Alrededor del maestro, unos oficiales leñadores abaten a hachazos robles y castaños —el roble es resistente y el castaño aleja el rayo— en una zona del bosque explotada exclusivamente para las necesidades del monasterio. A cierta distancia, bajo unos tejadillos, se secan indefinidamente montañas de troncos descortezados, cortados en invierno durante la luna menguante y tallados, que han permanecido sumergidos un año entero para vaciarlos de salvia y sal y evitar así que se pudran.
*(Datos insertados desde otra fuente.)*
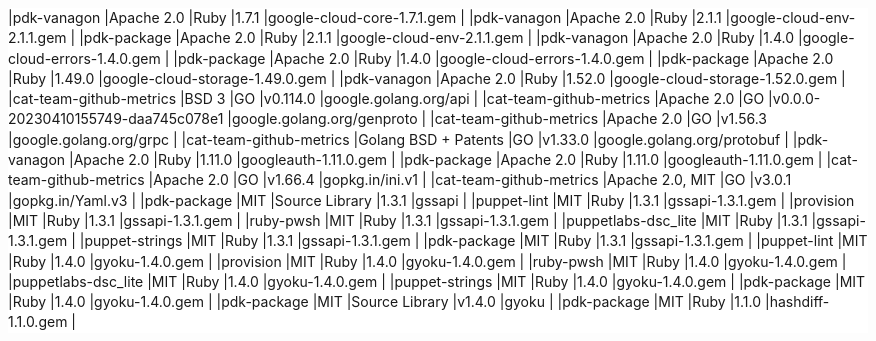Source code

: |pdk-vanagon                               |Apache 2.0                             |Ruby              |1.7.1                                   |google-cloud-core-1.7.1.gem                       |
|pdk-vanagon                               |Apache 2.0                             |Ruby              |2.1.1                                   |google-cloud-env-2.1.1.gem                        |
|pdk-package                               |Apache 2.0                             |Ruby              |2.1.1                                   |google-cloud-env-2.1.1.gem                        |
|pdk-vanagon                               |Apache 2.0                             |Ruby              |1.4.0                                   |google-cloud-errors-1.4.0.gem                     |
|pdk-package                               |Apache 2.0                             |Ruby              |1.4.0                                   |google-cloud-errors-1.4.0.gem                     |
|pdk-package                               |Apache 2.0                             |Ruby              |1.49.0                                  |google-cloud-storage-1.49.0.gem                   |
|pdk-vanagon                               |Apache 2.0                             |Ruby              |1.52.0                                  |google-cloud-storage-1.52.0.gem                   |
|cat-team-github-metrics                   |BSD 3                                  |GO                |v0.114.0                                |google.golang.org/api                             |
|cat-team-github-metrics                   |Apache 2.0                             |GO                |v0.0.0-20230410155749-daa745c078e1      |google.golang.org/genproto                        |
|cat-team-github-metrics                   |Apache 2.0                             |GO                |v1.56.3                                 |google.golang.org/grpc                            |
|cat-team-github-metrics                   |Golang BSD + Patents                   |GO                |v1.33.0                                 |google.golang.org/protobuf                        |
|pdk-vanagon                               |Apache 2.0                             |Ruby              |1.11.0                                  |googleauth-1.11.0.gem                             |
|pdk-package                               |Apache 2.0                             |Ruby              |1.11.0                                  |googleauth-1.11.0.gem                             |
|cat-team-github-metrics                   |Apache 2.0                             |GO                |v1.66.4                                 |gopkg.in/ini.v1                                   |
|cat-team-github-metrics                   |Apache 2.0, MIT                        |GO                |v3.0.1                                  |gopkg.in/Yaml.v3                                  |
|pdk-package                               |MIT                                    |Source Library    |1.3.1                                   |gssapi                                            |
|puppet-lint                               |MIT                                    |Ruby              |1.3.1                                   |gssapi-1.3.1.gem                                  |
|provision                                 |MIT                                    |Ruby              |1.3.1                                   |gssapi-1.3.1.gem                                  |
|ruby-pwsh                                 |MIT                                    |Ruby              |1.3.1                                   |gssapi-1.3.1.gem                                  |
|puppetlabs-dsc_lite                       |MIT                                    |Ruby              |1.3.1                                   |gssapi-1.3.1.gem                                  |
|puppet-strings                            |MIT                                    |Ruby              |1.3.1                                   |gssapi-1.3.1.gem                                  |
|pdk-package                               |MIT                                    |Ruby              |1.3.1                                   |gssapi-1.3.1.gem                                  |
|puppet-lint                               |MIT                                    |Ruby              |1.4.0                                   |gyoku-1.4.0.gem                                   |
|provision                                 |MIT                                    |Ruby              |1.4.0                                   |gyoku-1.4.0.gem                                   |
|ruby-pwsh                                 |MIT                                    |Ruby              |1.4.0                                   |gyoku-1.4.0.gem                                   |
|puppetlabs-dsc_lite                       |MIT                                    |Ruby              |1.4.0                                   |gyoku-1.4.0.gem                                   |
|puppet-strings                            |MIT                                    |Ruby              |1.4.0                                   |gyoku-1.4.0.gem                                   |
|pdk-package                               |MIT                                    |Ruby              |1.4.0                                   |gyoku-1.4.0.gem                                   |
|pdk-package                               |MIT                                    |Source Library    |v1.4.0                                  |gyoku                                             |
|pdk-package                               |MIT                                    |Ruby              |1.1.0                                   |hashdiff-1.1.0.gem                                |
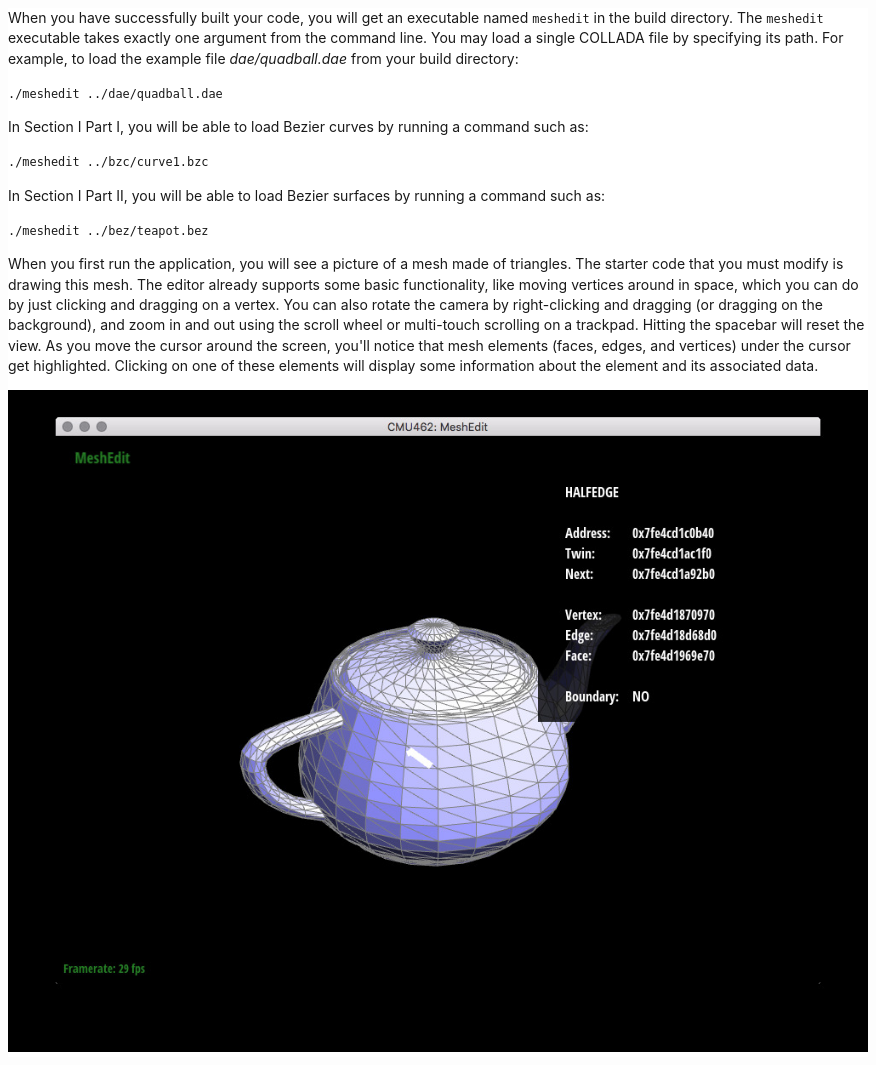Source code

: <p>When you have successfully built your code, you will get an executable named <code>meshedit</code> in the build directory. The <code>meshedit</code> executable takes exactly one argument from the command line. You may load a single COLLADA file by specifying its path. For example, to load the example file <em>dae/quadball.dae</em> from your build directory:</p>

<p><code>./meshedit ../dae/quadball.dae</code></p>

<p>In Section I Part I, you will be able to load Bezier curves by running a command such as:</p>

<p><code>./meshedit ../bzc/curve1.bzc</code></p>

<p>In Section I Part II, you will be able to load Bezier surfaces by running a command such as:</p>

<p><code>./meshedit ../bez/teapot.bez</code></p>

<p>When you first run the application, you will see a picture of a mesh made of triangles. The starter code that you must modify is drawing this mesh.  The editor already supports some basic functionality, like moving vertices around in space, which you can do by just clicking and dragging on a vertex.  You can also rotate the camera by right-clicking and dragging (or dragging on the background), and zoom in and out using the scroll wheel or multi-touch scrolling on a trackpad. Hitting the spacebar will reset the view.  As you move the cursor around the screen, you'll notice that mesh elements (faces, edges, and vertices) under the cursor get highlighted. Clicking on one of these elements will display some information about the element and its associated data.</p>

<p><img src="/uploads/article_images/9_3.jpg" alt="" /></p>
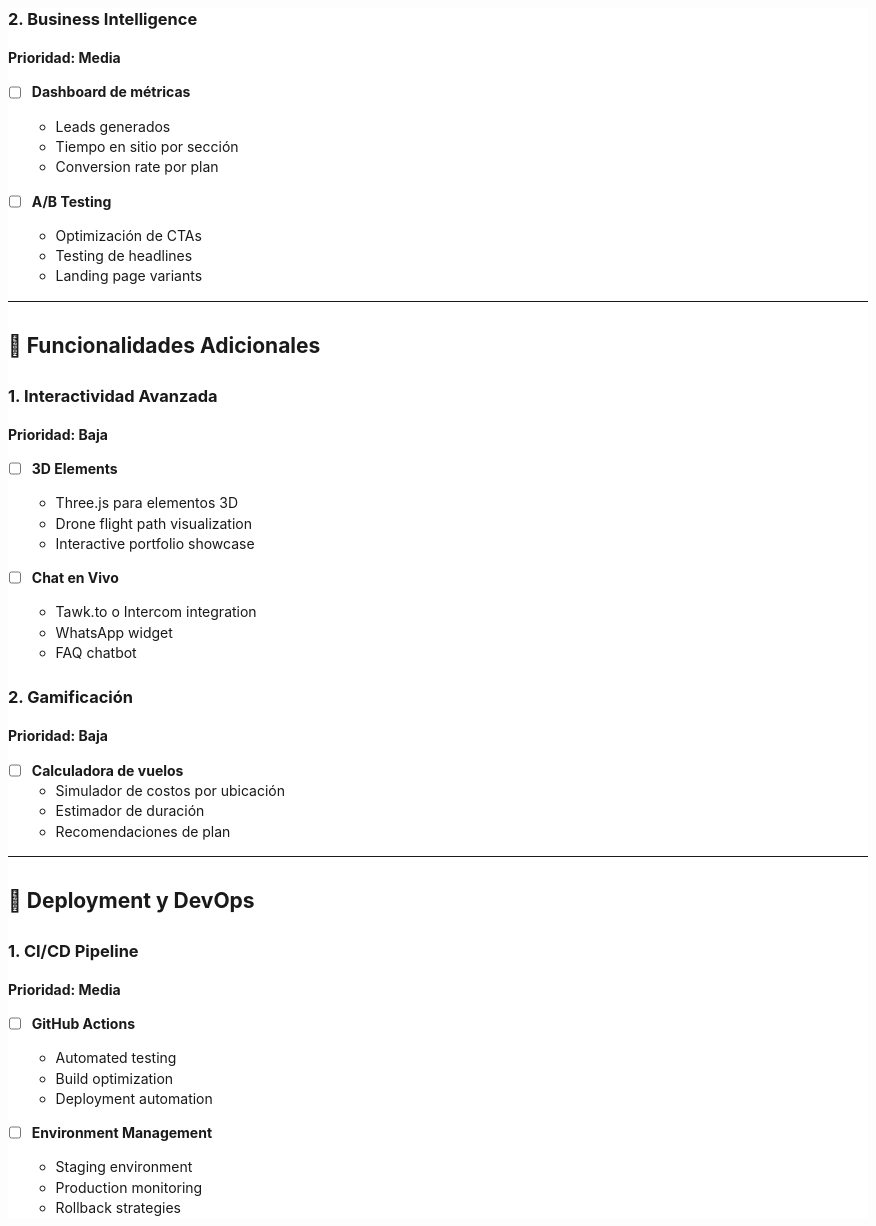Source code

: ### 2. Business Intelligence
**Prioridad: Media**

- [ ] **Dashboard de métricas**
  - Leads generados
  - Tiempo en sitio por sección
  - Conversion rate por plan

- [ ] **A/B Testing**
  - Optimización de CTAs
  - Testing de headlines
  - Landing page variants

---

## 🎯 Funcionalidades Adicionales

### 1. Interactividad Avanzada
**Prioridad: Baja**

- [ ] **3D Elements**
  - Three.js para elementos 3D
  - Drone flight path visualization
  - Interactive portfolio showcase

- [ ] **Chat en Vivo**
  - Tawk.to o Intercom integration
  - WhatsApp widget
  - FAQ chatbot

### 2. Gamificación
**Prioridad: Baja**

- [ ] **Calculadora de vuelos**
  - Simulador de costos por ubicación
  - Estimador de duración
  - Recomendaciones de plan

---

## 🚀 Deployment y DevOps

### 1. CI/CD Pipeline
**Prioridad: Media**

- [ ] **GitHub Actions**
  - Automated testing
  - Build optimization
  - Deployment automation

- [ ] **Environment Management**
  - Staging environment
  - Production monitoring
  - Rollback strategies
Román desmonta y ata el caballo a un árbol. Con semblante amable, se acerca al carpintero.

—Os saludo, maese Roger —dice, abrazándolo, con los ojos clavados en los del artesano—. ¿Cómo estáis, vos y los vuestros?

—Muy bien, aparte de la pequeña Brígida, la cuarta de mis hijas, de apenas diez años… Desde hace dos días está muy alicaída y es incapaz de comer ni una cucharada de sopa. ¡Lo echa todo por la boca!

—¿Habéis pedido que la vea el médico? —pregunta Román, visiblemente apenado por la noticia.

—Vino ayer, justo antes de completas —responde maese Roger retorciéndose las manos—. La sangró, pero anoche volvió a vomitar la sopa, y esta mañana también. No le quedan fuerzas, está cada vez más débil…

El artesano se queda callado, pero sus ojos parecen indicar que desea añadir algo. Acostumbrado al lenguaje del silencio, Román espera sin decir nada. Su mirada expresa confianza.

—Yo…, yo no sé qué hacer —prosigue maese Roger—, pero mi mujer dice que, si esta noche Brígida sigue enferma, irá a buscar a la curandera de Beauvoir…

Maese Roger se interrumpe de nuevo. Permanece atento a la reacción de Román, que, como monje erudito, se supone que ve con desconfianza de cristiano y de sabio a los ensalmadores y curanderos de toda índole. Román comprende el temor de maese Roger y no hace ningún comentario. Su mirada continúa siendo dulce y alentadora.

—Sé muy bien lo que pensáis —se aventura a decir el carpintero—. Algunos dicen que comercia con el Maligno, pero en el pueblo la conocen, es una buena cristiana, y curó con sus hierbas al pequeño Andelmo cuando el médico no le daba dos días de vida, el niño tenía fiebre y ella lo salvó, y también le curó la pierna al viejo Herold, que no podía andar y…

En ese momento, Román se da cuenta de que ha llegado el momento de intervenir.

—He oído hablar, como todo el mundo en el monasterio, de lo que hace esa mujer —dijo, cortando a maese Roger—. El Maligno no cura los cuerpos dolientes, se apodera de las almas. Si ella trata las carnes de los enfermos sin que su espíritu se vea afectado por humores sospechosos, no se me ocurre ninguna razón para no reclamar su presencia junto a la cabecera de vuestra hija.

Tranquilizado por las palabras del religioso, maese Roger sonríe.

—De todas formas —añade Román—, no olvidéis que la oración es el mejor remedio y Cristo el más grande de los sanadores. Encomendaré a Brígida a Nuestro Señor…

—Gracias, fray Román, ¡ojalá os escuche!

—Él escucha todas las plegarias, maese Roger, y dispone del destino de los hombres.